With soybean prices topping $9 and strong prices forecast for 2004-05, will rice growers switch acres to beans?

“There's a much stronger farm program for rice than for soybeans,” Riceland Foods Chief Executive Officer Richard Bell said at the Mid-South Farm & Gin Show at Memphis. “If we get decent planting weather, I think we'll have more acres of both medium and long grain rice.”

The past year saw a turnaround in the rice business, he says, following two years of market lethargy.

The loan deficiency payment (LDP) for rice drove price during the harvest period last year, Bell says. “With an LDP of $1.20, there was an advantage to both buyers and growers. We averaged about $4.15 for our growers.”

Part of the uptick in rice was due to Brazil entering the market, he notes. “They come in about every third year, usually when they have a short crop, and that leads to higher prices.”

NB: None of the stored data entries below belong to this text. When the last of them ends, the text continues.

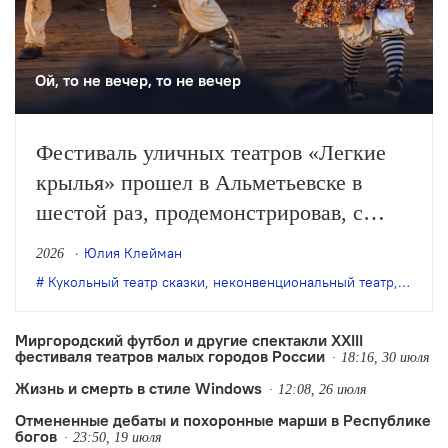
Ой, то не вечер, то не вечер
Фестиваль уличных театров «Легкие
крылья» прошел в Альметьевске в
шестой раз, продемонстрировав, с
одной стороны, особое качество
Юлия Клейман
2026
выращенной фестивалем аудитории, с
Кукольный театр сказки
,
неконвенциональный театр
,
театр 
другой – некоторые неизбежные новые
тренды.
Миргородский футбол и другие спектакли XXIII
фестиваля театров малых городов России
18:16, 30 июля
Жизнь и смерть в стиле Windows
12:08, 26 июля
Отмененные дебаты и похоронные марши в Республике
богов
23:50, 19 июля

Demand for medium grain rice has been particularly strong, Bell says. “Adding in the $1.05 LDP, it's been bring $5.50 to $5.75, and that's a pretty good price.”

Even so, he says, Mid-South acreage of medium grain is down from previous years. “We very much need new medium grain varieties for the Mid-South.”

And he worries that, with strong prices, California growers will plant heavily to medium grain, resulting in overproduction.

Usage projections point to a reduction in world rice stocks, Bell says.

“India, a major competitor, has basically withdrawn from the market. We're seeing some increase in medium grain exports by Australia, but not large.”

And, he says, U.S. domestic use is continuing to grow.

Haiti, which has been in strife, has been a good market for U.S. rice, Bell says, and Cuba “has been a good market for two years, with a continuing positive outlook for sales there. We have a big advantage over Asian suppliers in terms of shipping time and a dramatic advantage in shipping costs.”

U.S. rice interests are hopeful, he says, that they will be able to sell to Iraq, once a major customer for American rice. “I'm a bit irritated with Washington's policy over doing business with Iraq,” he says. “We were told that countries that participated in the coalition to overthrow Saddam Hussein would be the ones to do business with Iraq — and yet they ended up letting Vietnam sell rice to the Iraqis.”

He looks for a 2004-05 price of “at least $4 per bushel, taking into consideration the loan deficiency payment. “The LDP will be lower, but I look for the market to be higher, with a continued premium for medium grain over long grain.”

Counter-cyclical payments “won't be of much value — except in postage costs to the Post Office for mailing them,” he says. “But it's an election year, and I guess they figure those small checks will count for something.”

More than 15,000 farmers, ginners, and agribusiness representatives attended the two-day show sponsored by the Southern Cotton Ginners Association and Delta Farm Press.